Task instructions: In the entries that follow, the line with "endometrial cancer stained" opens the range and the line with "cells in cervical" closes it; repeat that range exactly, both lines included.

Task data:
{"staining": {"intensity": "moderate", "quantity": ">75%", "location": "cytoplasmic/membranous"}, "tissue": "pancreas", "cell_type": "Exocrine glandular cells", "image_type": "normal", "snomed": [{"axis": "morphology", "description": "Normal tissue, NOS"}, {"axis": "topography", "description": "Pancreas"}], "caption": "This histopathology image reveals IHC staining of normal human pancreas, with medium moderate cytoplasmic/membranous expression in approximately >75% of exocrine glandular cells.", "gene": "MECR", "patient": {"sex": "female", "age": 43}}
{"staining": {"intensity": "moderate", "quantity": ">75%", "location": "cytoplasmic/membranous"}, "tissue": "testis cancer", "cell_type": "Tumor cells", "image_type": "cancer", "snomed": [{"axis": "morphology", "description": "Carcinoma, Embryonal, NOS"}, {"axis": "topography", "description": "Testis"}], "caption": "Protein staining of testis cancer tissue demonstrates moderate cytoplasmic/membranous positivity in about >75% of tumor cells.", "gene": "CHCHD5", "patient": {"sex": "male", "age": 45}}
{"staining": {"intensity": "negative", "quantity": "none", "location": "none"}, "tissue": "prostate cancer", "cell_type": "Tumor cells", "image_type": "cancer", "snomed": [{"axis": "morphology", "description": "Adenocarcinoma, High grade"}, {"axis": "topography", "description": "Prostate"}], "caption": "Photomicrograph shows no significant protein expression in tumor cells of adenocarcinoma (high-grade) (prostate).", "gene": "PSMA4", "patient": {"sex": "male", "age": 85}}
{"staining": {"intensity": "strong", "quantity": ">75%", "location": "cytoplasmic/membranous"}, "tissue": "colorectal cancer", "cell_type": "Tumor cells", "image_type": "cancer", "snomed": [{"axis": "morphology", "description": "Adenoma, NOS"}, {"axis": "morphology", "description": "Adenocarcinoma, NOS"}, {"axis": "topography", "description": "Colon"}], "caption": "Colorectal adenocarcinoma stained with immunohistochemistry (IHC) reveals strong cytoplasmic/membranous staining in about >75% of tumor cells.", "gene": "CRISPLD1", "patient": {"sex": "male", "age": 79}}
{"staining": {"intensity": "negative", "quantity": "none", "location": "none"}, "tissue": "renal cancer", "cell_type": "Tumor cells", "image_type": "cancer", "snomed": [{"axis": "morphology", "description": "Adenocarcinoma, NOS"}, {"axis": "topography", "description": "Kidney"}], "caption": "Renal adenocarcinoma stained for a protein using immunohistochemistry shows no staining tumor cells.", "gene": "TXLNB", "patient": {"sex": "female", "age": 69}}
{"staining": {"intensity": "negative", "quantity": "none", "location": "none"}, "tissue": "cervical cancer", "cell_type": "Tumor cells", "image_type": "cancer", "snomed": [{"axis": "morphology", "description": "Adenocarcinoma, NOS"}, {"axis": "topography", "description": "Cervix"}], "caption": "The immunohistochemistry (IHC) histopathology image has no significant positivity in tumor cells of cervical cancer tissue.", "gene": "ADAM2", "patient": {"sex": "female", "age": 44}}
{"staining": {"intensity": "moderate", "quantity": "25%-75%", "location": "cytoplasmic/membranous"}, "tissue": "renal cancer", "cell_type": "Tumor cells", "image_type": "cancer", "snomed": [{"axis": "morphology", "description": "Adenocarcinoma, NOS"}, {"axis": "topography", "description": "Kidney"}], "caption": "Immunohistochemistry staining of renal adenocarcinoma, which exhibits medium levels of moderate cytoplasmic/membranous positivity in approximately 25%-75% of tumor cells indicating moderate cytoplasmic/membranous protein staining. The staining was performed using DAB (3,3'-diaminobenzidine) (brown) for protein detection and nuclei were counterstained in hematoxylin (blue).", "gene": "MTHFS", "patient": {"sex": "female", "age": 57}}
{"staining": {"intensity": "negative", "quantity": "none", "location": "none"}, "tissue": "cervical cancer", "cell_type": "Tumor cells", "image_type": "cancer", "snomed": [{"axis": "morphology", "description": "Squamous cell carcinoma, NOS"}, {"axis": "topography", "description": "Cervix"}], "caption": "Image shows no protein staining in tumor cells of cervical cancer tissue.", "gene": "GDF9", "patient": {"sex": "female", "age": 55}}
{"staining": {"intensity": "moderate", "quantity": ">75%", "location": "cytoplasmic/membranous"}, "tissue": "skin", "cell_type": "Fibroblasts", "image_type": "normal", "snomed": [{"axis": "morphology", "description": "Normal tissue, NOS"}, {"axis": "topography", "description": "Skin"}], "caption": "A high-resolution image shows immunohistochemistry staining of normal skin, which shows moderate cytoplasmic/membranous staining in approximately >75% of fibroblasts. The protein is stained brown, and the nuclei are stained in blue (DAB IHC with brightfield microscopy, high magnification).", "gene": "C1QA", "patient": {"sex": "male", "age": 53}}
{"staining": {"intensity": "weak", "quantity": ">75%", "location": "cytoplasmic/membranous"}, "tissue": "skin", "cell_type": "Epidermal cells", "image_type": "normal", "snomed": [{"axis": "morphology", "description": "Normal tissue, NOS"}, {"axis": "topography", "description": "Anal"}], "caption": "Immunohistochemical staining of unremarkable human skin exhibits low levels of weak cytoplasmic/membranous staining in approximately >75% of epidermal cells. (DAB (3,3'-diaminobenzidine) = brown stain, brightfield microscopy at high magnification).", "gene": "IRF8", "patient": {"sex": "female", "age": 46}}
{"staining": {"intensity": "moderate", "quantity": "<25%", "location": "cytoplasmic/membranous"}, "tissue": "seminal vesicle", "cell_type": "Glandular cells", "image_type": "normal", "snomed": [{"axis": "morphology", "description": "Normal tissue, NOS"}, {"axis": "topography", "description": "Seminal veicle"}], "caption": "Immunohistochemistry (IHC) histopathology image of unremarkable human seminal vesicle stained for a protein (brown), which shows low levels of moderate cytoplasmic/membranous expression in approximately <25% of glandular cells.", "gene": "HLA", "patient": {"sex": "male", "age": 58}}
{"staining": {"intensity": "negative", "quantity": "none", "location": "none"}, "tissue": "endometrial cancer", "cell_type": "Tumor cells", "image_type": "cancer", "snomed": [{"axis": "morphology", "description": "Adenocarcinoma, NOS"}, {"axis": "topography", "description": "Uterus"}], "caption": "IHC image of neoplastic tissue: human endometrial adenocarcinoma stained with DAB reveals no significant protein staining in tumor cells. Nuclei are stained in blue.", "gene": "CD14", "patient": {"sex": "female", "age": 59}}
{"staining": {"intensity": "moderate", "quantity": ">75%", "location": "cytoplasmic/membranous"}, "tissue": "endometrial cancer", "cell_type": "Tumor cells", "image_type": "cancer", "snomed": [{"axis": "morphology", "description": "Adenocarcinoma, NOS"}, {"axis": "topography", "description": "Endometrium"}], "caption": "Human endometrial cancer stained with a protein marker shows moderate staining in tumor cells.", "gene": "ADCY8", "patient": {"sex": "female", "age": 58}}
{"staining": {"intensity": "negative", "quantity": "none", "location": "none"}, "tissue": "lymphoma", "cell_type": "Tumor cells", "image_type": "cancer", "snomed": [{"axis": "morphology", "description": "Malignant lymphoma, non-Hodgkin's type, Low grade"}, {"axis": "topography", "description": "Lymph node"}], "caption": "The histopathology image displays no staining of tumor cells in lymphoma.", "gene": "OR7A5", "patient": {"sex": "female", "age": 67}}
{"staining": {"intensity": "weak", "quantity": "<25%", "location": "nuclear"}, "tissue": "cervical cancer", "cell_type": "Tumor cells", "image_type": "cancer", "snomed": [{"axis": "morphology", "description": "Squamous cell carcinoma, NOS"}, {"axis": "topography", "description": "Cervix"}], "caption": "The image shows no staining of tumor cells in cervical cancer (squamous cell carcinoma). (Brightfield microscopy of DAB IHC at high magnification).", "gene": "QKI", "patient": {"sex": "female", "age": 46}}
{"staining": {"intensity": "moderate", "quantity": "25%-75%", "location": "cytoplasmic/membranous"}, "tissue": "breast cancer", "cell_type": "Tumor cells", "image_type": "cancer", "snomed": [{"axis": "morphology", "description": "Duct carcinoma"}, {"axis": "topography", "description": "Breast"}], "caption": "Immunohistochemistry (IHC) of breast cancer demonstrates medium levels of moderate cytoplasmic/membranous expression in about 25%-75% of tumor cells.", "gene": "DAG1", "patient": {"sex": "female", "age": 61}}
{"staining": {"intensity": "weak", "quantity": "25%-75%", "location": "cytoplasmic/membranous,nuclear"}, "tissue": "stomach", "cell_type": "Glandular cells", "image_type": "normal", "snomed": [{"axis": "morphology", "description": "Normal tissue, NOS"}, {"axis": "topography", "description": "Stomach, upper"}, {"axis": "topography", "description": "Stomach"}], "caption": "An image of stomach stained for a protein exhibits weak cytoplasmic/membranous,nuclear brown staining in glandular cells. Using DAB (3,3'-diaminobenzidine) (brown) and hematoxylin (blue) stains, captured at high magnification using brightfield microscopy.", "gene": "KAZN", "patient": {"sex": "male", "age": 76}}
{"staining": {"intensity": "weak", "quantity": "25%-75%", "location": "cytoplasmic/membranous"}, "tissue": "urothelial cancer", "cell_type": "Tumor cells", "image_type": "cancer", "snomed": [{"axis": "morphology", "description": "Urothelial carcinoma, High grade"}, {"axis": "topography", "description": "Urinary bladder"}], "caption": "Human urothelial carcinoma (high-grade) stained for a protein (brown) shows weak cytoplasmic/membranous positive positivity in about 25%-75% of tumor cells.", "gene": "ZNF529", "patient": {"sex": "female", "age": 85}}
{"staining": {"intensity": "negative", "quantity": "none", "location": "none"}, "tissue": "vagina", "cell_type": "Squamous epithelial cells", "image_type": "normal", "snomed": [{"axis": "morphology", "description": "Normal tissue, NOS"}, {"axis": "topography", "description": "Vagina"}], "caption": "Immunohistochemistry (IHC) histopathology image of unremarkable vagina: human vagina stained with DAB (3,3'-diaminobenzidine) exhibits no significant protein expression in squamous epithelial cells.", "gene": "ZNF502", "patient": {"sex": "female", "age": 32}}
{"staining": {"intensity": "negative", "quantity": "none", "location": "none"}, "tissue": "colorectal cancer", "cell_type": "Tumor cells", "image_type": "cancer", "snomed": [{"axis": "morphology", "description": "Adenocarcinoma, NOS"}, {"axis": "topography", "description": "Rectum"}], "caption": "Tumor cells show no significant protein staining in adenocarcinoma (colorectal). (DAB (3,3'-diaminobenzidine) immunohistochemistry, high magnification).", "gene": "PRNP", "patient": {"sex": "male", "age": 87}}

Task response:
{"staining": {"intensity": "moderate", "quantity": ">75%", "location": "cytoplasmic/membranous"}, "tissue": "endometrial cancer", "cell_type": "Tumor cells", "image_type": "cancer", "snomed": [{"axis": "morphology", "description": "Adenocarcinoma, NOS"}, {"axis": "topography", "description": "Endometrium"}], "caption": "Human endometrial cancer stained with a protein marker shows moderate staining in tumor cells.", "gene": "ADCY8", "patient": {"sex": "female", "age": 58}}
{"staining": {"intensity": "negative", "quantity": "none", "location": "none"}, "tissue": "lymphoma", "cell_type": "Tumor cells", "image_type": "cancer", "snomed": [{"axis": "morphology", "description": "Malignant lymphoma, non-Hodgkin's type, Low grade"}, {"axis": "topography", "description": "Lymph node"}], "caption": "The histopathology image displays no staining of tumor cells in lymphoma.", "gene": "OR7A5", "patient": {"sex": "female", "age": 67}}
{"staining": {"intensity": "weak", "quantity": "<25%", "location": "nuclear"}, "tissue": "cervical cancer", "cell_type": "Tumor cells", "image_type": "cancer", "snomed": [{"axis": "morphology", "description": "Squamous cell carcinoma, NOS"}, {"axis": "topography", "description": "Cervix"}], "caption": "The image shows no staining of tumor cells in cervical cancer (squamous cell carcinoma). (Brightfield microscopy of DAB IHC at high magnification).", "gene": "QKI", "patient": {"sex": "female", "age": 46}}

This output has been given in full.